La véritable raison pour laquelle les États-Unis se

préoccupent tant de l’Ukraine tout en se foutant

éperdument des Ukrainiens, par le général Jean-Bernard

Pinatel

 

Le 6 août. 2014

Les États-Unis, depuis le début des troubles en Ukraine, se sont clairement positionnés contre les pro-russes.

Un soutien aux relents de guerre froide, qui n’a rien à voir avec les intérêts des Ukrainiens.

 

Jean-Bernard Pinatel

Général (2S) et dirigeant d’entreprise, Jean-Bernard Pinatel est un expert reconnu des questions géopolitiques

et d’intelligence économique.

 

Il est l’auteur de Carnet de Guerres et de crises, paru aux éditions Lavauzelle en 2014.

Il anime aussi le blog : Géopolitique-Géostratégie

 

Atlantico : Les États-Unis déploient beaucoup d’énergie pour identifier les auteurs de l’attaque

contre l’avion de la Malaysian Airlines et ont été très prompts à montrer du doigt les pro-russes.

Quel intérêt ont-ils à leur faire porter le chapeau ?

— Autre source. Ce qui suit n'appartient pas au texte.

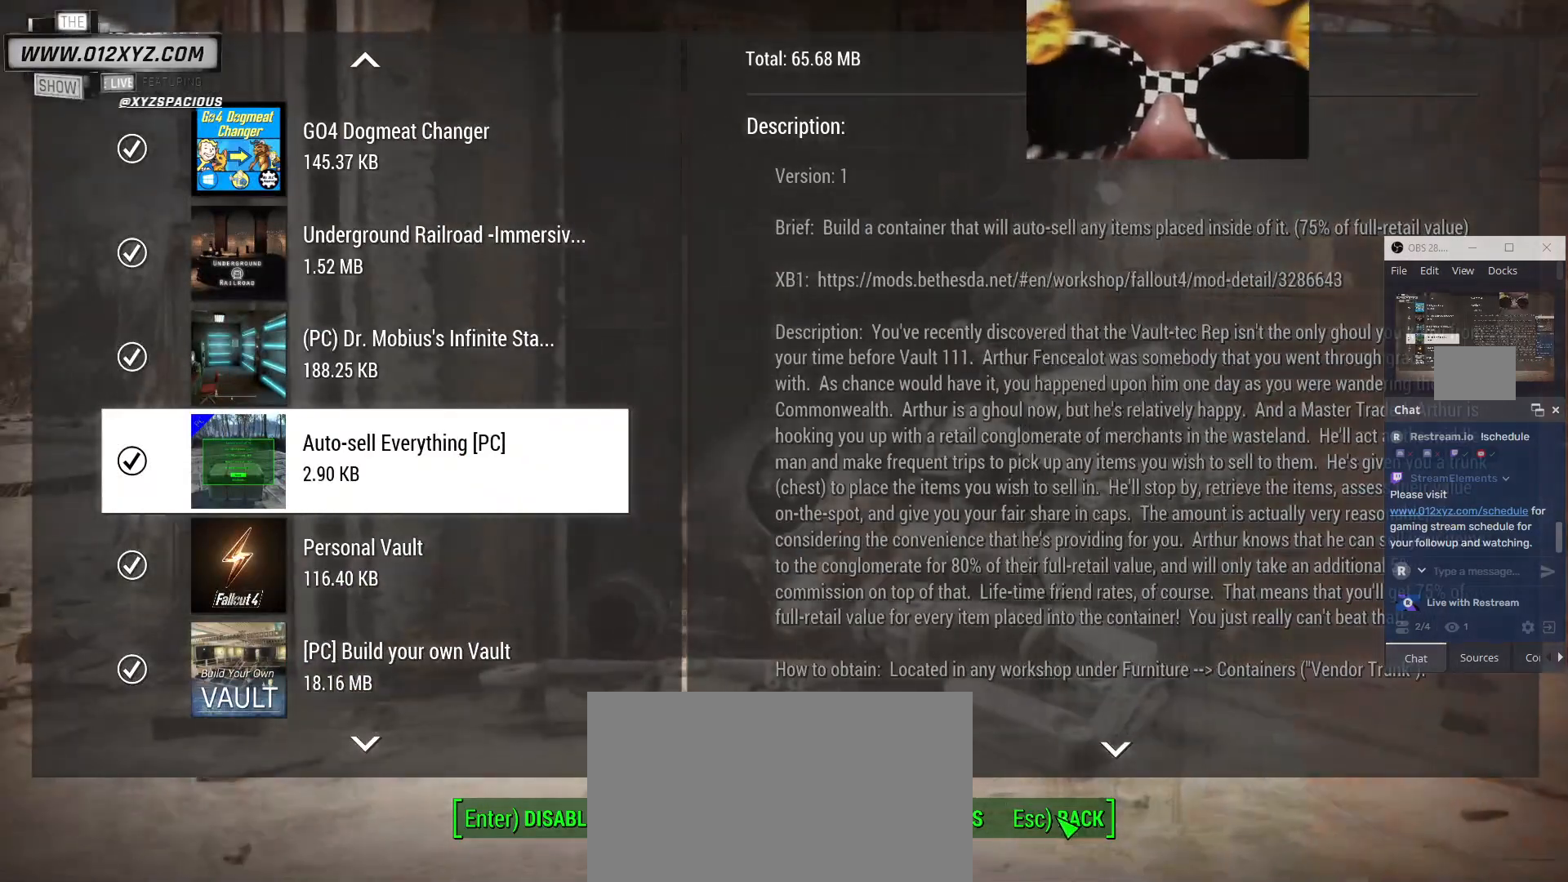
{"keys": [], "mouse": [], "events": [[467, "mouse_left", "up"]]}
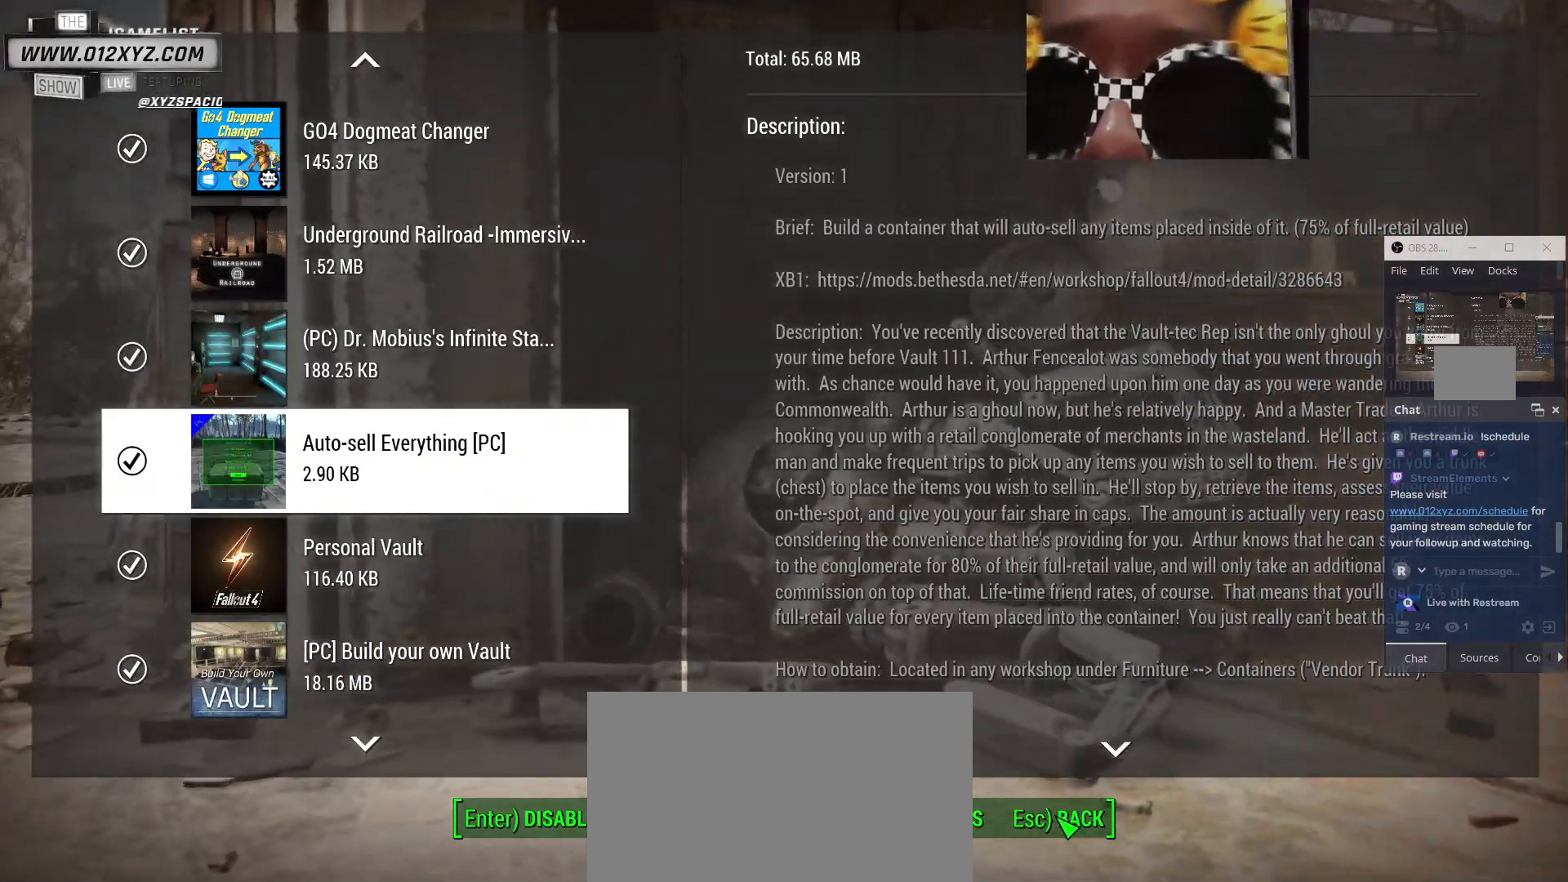
{"keys": [], "mouse": [], "events": []}
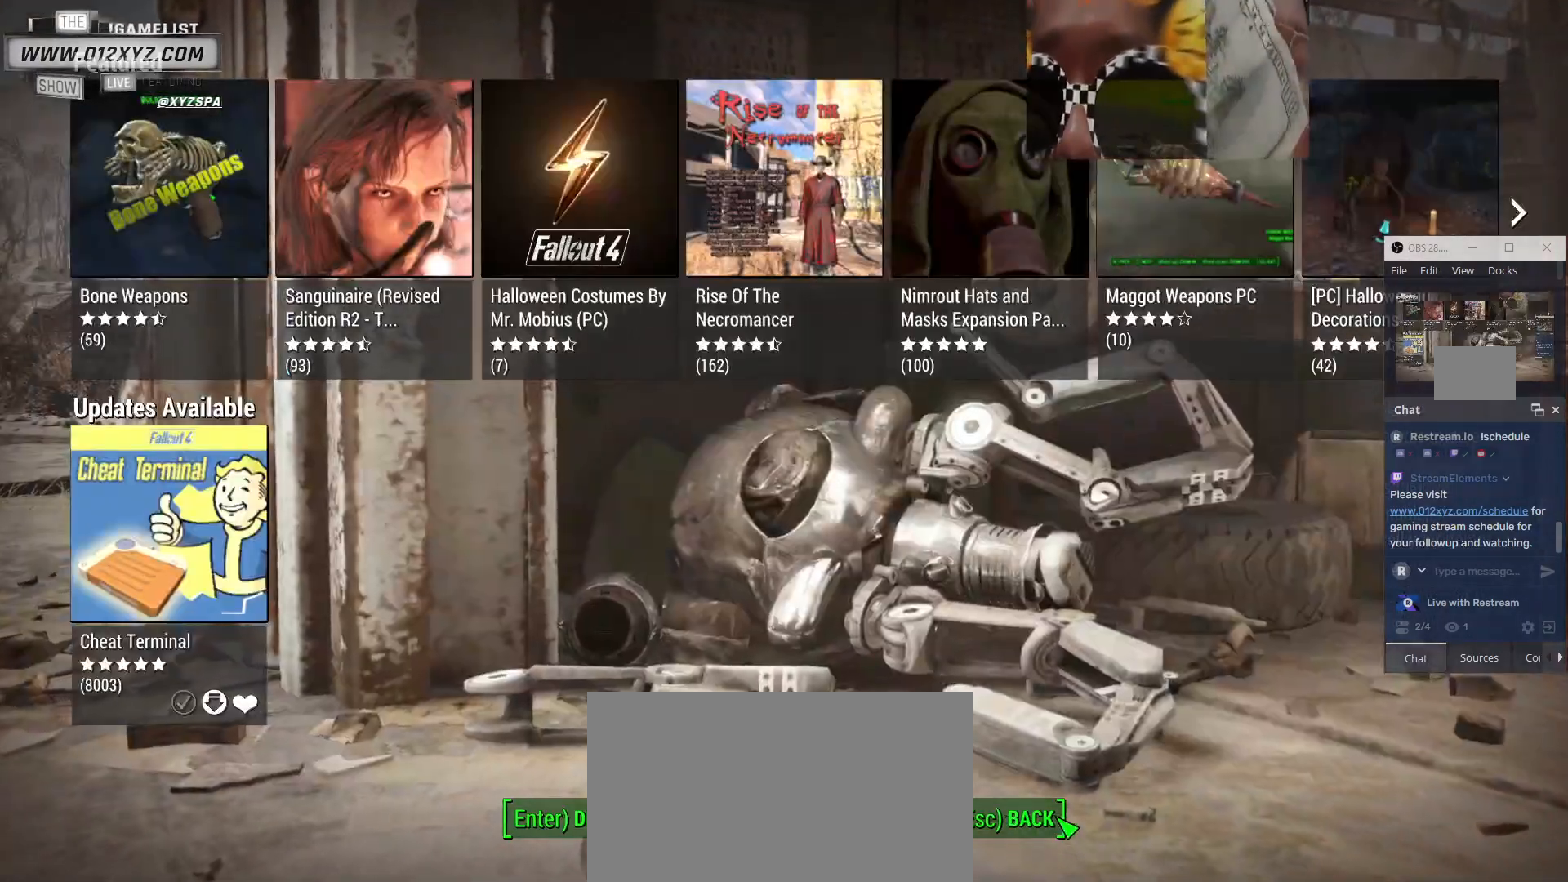
{"keys": [], "mouse": [], "events": []}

Général (2S) Jean-Bernard Pinatel : Dès la chute du mur de Berlin en novembre 1989, les stratèges et

les hommes politiques américains ont perçu une menace principale : c’est qu’un rapprochement puis une

alliance entre l’Europe et la Russie ne contesterait la suprématie mondiale des États-Unis qui leur permet, en

toute impunité, de s’immiscer dans les affaires intérieures d’un pays, voire de lui faire la guerre et d’imposer

un droit international conforme à leurs intérêts comme la encore récemment montré l’affaire de la BNP.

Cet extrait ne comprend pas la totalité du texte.